Further, when an adhesion test was conducted, no peeling of the cured coating was observed, and neither peeling nor cracking of the cured coating occurred even in a high temperature and high humidity environment. Furthermore, no optical distortion was observed in this lens. Example 9 5 parts of the unsaturated spiroacetal oligomer used in Example 4 and the unsaturated spiroacetal oligomer used in Example 8 were applied to the surface of a cellulose acetate dust mask lens manufactured by a breath molding method. After applying a liquid composition consisting of 5 parts by weight and 1 part by weight of benzoin isobutyl ether by a flow coater method, it was cured by ultraviolet irradiation in the same manner as in Example 4, and acetic acid had a transparent cured coating film with an average film thickness of 120p. Manufactured cellulose dust mask lenses.
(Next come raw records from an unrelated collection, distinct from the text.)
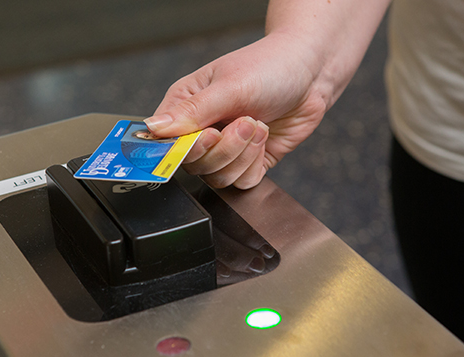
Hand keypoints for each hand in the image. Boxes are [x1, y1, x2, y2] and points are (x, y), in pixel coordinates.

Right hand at [145, 32, 332, 188]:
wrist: (311, 74)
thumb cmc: (269, 66)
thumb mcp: (230, 86)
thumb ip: (192, 111)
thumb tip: (153, 128)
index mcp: (185, 106)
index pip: (164, 142)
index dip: (183, 148)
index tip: (208, 136)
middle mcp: (201, 129)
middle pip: (193, 165)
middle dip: (224, 149)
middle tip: (245, 122)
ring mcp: (225, 148)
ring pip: (217, 177)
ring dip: (242, 155)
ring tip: (257, 125)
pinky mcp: (248, 162)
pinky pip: (241, 182)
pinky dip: (254, 165)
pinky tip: (264, 139)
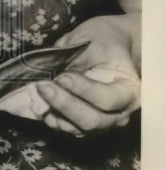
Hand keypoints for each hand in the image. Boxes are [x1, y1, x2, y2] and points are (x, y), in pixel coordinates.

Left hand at [37, 14, 140, 135]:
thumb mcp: (91, 40)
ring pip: (78, 129)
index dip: (83, 91)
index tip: (62, 77)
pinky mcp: (85, 124)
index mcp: (130, 90)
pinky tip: (41, 104)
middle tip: (43, 87)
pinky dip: (53, 119)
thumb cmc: (103, 41)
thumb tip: (47, 72)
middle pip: (92, 120)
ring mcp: (102, 122)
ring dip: (56, 112)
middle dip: (65, 104)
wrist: (107, 46)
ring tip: (39, 91)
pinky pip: (68, 129)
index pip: (108, 99)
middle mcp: (119, 112)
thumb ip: (73, 59)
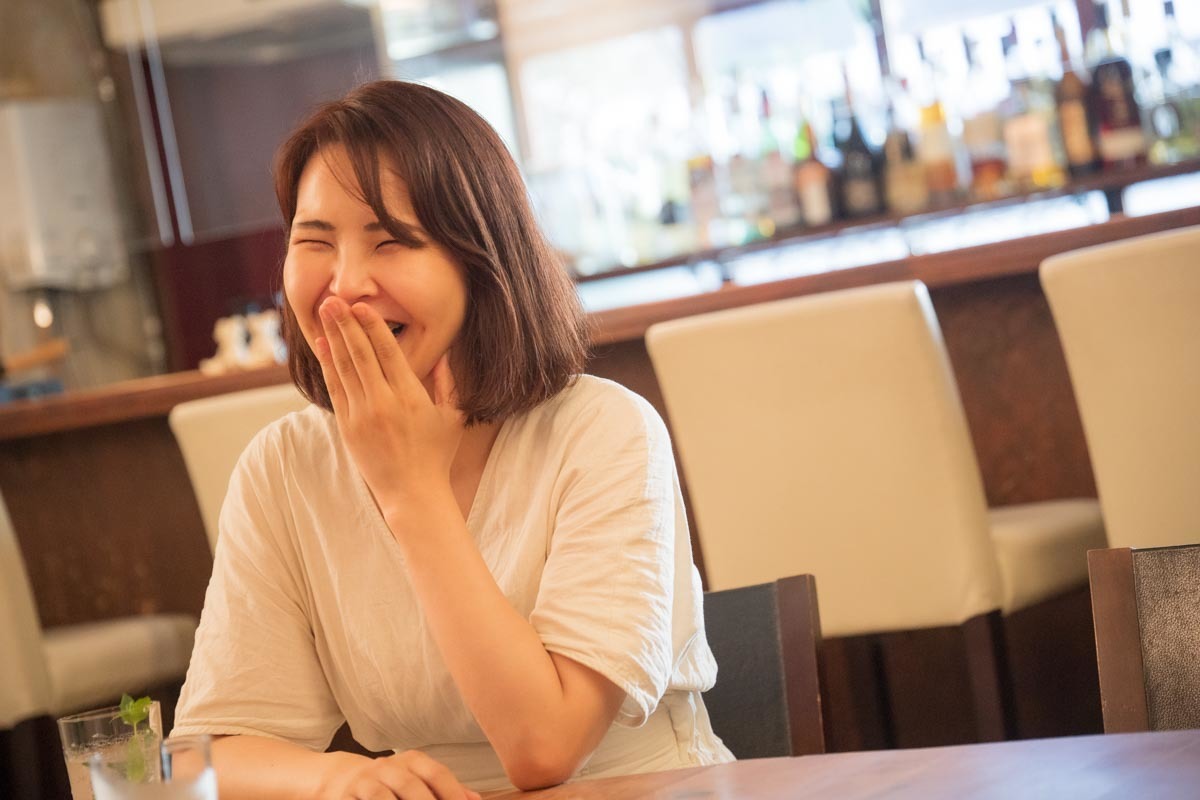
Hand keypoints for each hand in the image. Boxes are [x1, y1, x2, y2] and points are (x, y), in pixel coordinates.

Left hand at [314, 297, 463, 519]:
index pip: (387, 353)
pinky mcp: (348, 427)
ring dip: (333, 337)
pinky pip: (335, 389)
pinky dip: (327, 365)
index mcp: (411, 397)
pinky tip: (322, 345)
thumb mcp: (451, 416)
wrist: (413, 494)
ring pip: (344, 368)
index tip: (362, 305)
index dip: (373, 326)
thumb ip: (446, 382)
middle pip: (360, 354)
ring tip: (324, 312)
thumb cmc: (437, 455)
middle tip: (334, 299)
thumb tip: (442, 354)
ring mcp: (362, 415)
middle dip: (346, 324)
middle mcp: (384, 403)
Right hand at [333, 750, 481, 799]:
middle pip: (410, 785)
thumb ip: (445, 790)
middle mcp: (388, 766)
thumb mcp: (418, 779)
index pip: (437, 774)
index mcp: (412, 761)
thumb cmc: (391, 784)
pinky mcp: (344, 797)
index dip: (453, 793)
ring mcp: (364, 781)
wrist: (342, 779)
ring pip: (382, 797)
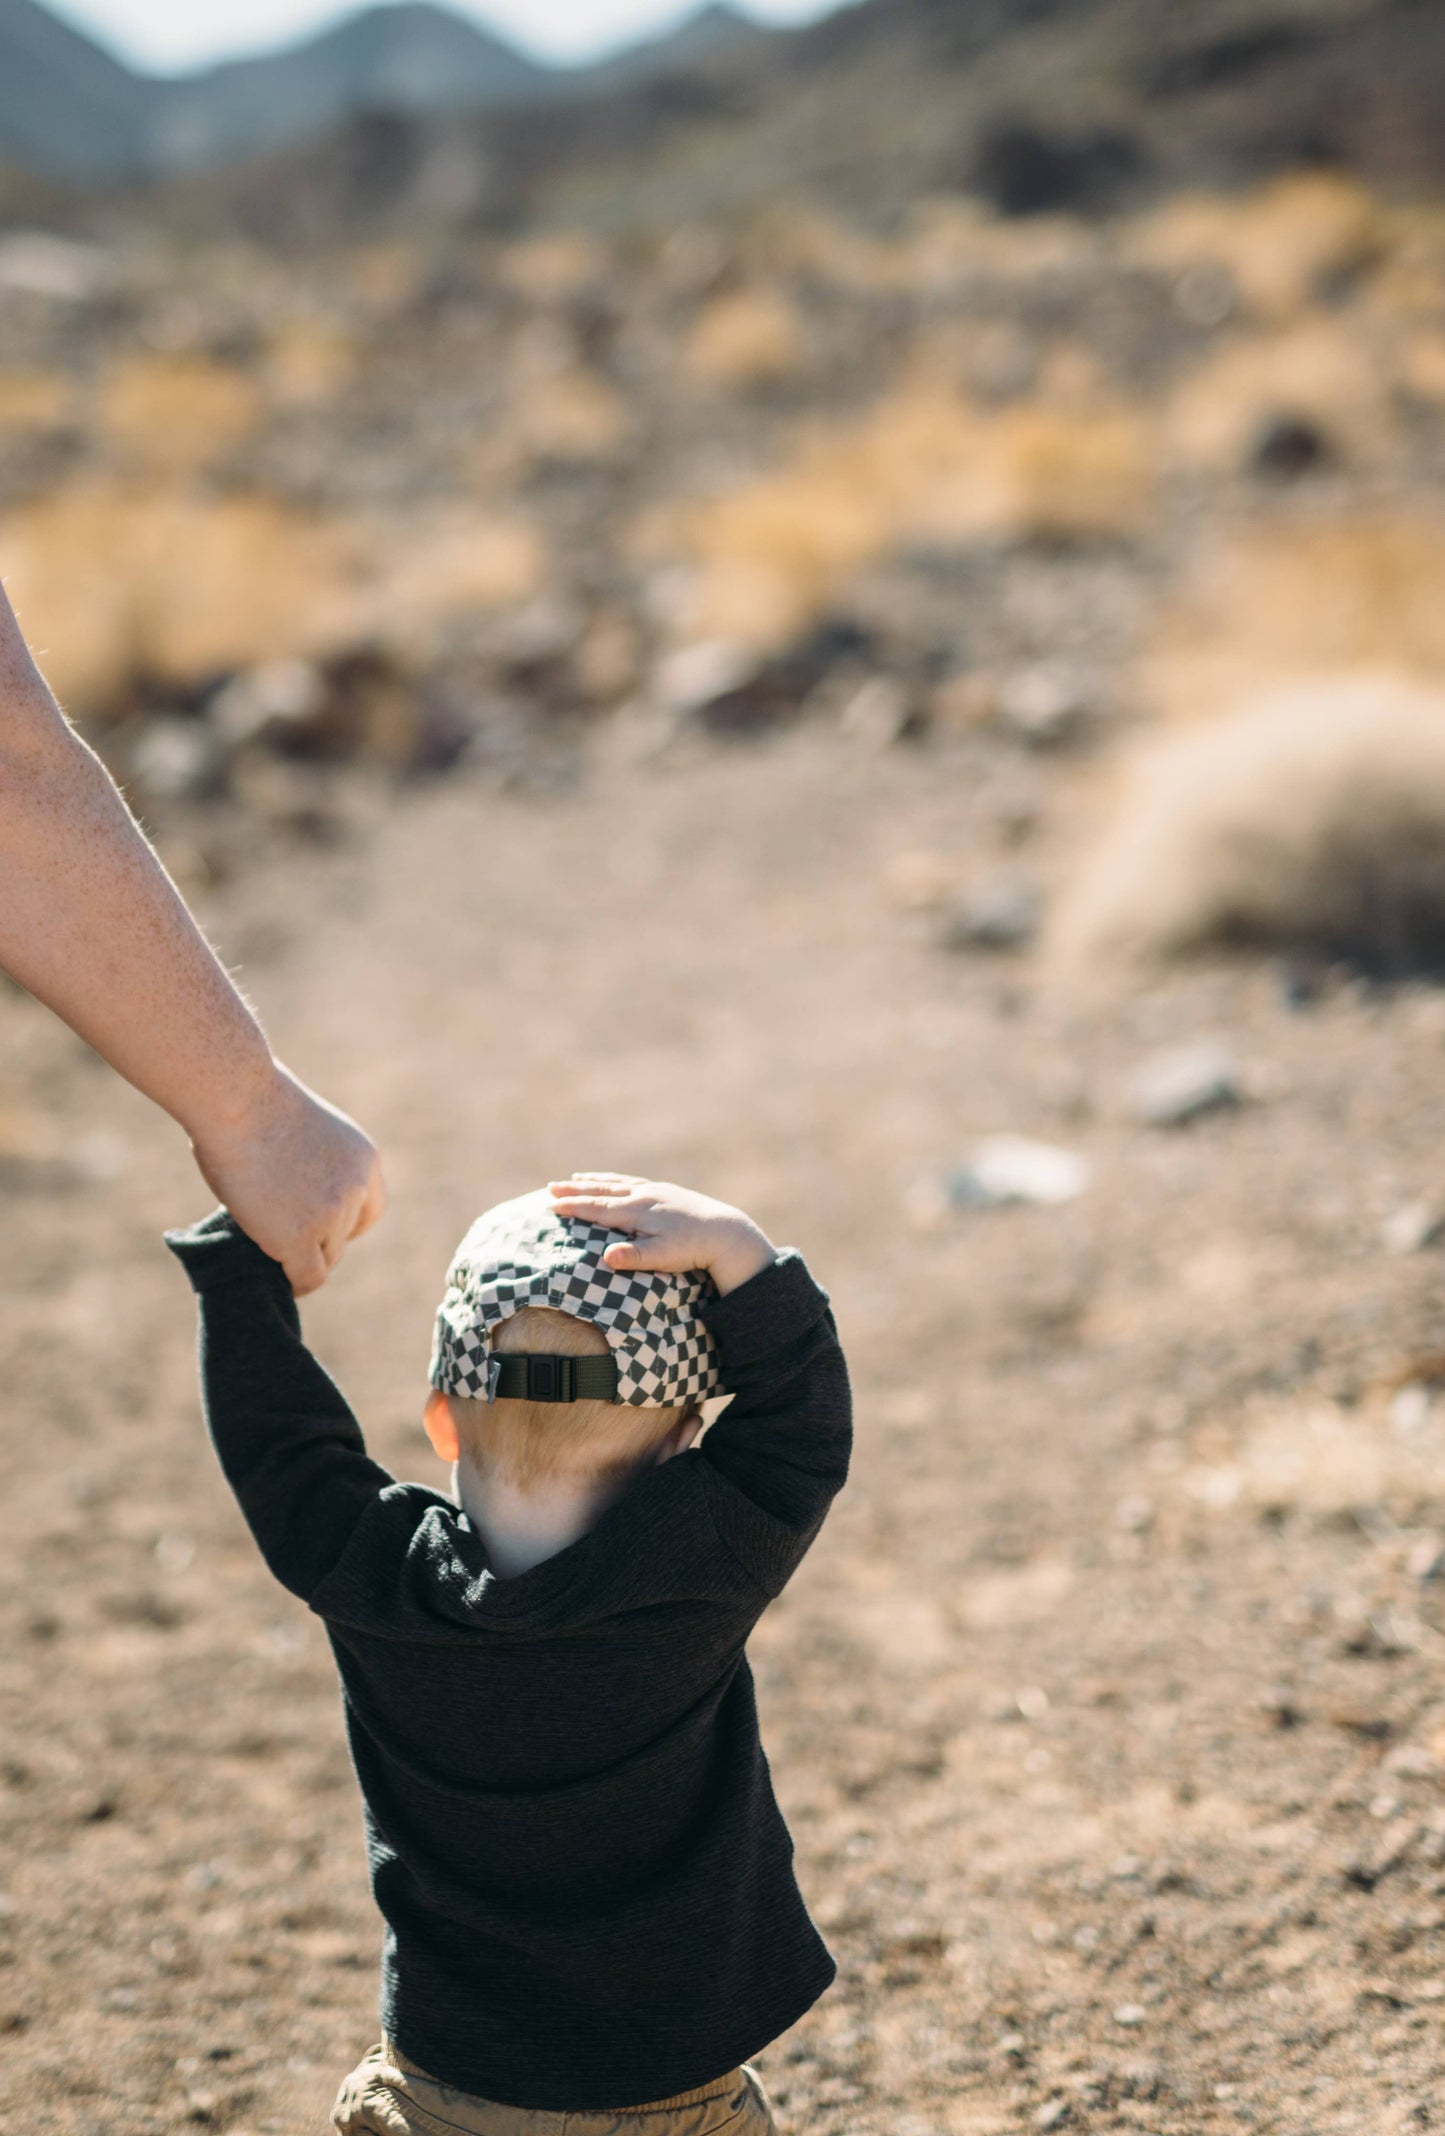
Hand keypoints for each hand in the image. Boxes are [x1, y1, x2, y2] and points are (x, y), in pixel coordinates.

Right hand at [190, 1061, 385, 1295]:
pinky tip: (278, 1278)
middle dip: (318, 1240)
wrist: (238, 1098)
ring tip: (268, 1247)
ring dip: (300, 1257)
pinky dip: (294, 1283)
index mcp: (364, 1159)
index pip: (370, 1208)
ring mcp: (330, 1217)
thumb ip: (314, 1165)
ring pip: (325, 1258)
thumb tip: (295, 1196)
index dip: (343, 1223)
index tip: (314, 1224)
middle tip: (283, 1237)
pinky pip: (308, 1278)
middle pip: (344, 1236)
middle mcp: (356, 1189)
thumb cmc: (254, 1101)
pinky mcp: (300, 1239)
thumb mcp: (306, 1130)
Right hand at [547, 1173, 773, 1296]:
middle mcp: (642, 1196)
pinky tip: (613, 1182)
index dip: (573, 1206)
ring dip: (593, 1181)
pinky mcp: (665, 1191)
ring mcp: (654, 1191)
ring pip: (616, 1183)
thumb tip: (606, 1257)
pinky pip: (632, 1181)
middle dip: (575, 1190)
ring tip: (574, 1178)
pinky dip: (616, 1180)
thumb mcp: (662, 1257)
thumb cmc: (691, 1248)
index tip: (551, 1205)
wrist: (724, 1231)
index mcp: (637, 1212)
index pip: (597, 1208)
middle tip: (550, 1187)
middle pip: (601, 1191)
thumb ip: (633, 1257)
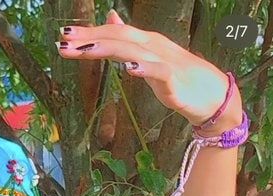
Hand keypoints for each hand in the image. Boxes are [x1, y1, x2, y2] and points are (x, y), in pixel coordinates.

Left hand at [56, 9, 242, 131]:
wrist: (211, 95)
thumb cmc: (180, 78)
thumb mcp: (150, 57)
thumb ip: (129, 41)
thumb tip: (111, 20)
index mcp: (145, 42)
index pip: (113, 34)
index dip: (89, 34)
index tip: (64, 37)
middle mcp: (153, 46)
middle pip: (118, 38)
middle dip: (89, 39)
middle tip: (63, 41)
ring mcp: (164, 62)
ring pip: (133, 51)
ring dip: (108, 50)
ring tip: (85, 51)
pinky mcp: (174, 81)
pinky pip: (158, 72)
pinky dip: (144, 69)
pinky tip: (128, 69)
The adhesion between the cured coating film on the surface of this lens for a dustproof mask and the lens base material was good, the surface hardness was excellent, and the transmission characteristics as a lens for a dustproof mask were also excellent.

Claims (1)

[Claims] 1 Formation of a cured coating film on the surface of a plastic lens substrate that mainly contains a reaction product of diarylidene pentaerythritol and an unsaturated alcohol having a hydroxyl group and an acryloyl group or a methacryloyl group in one molecule. Features a plastic lens.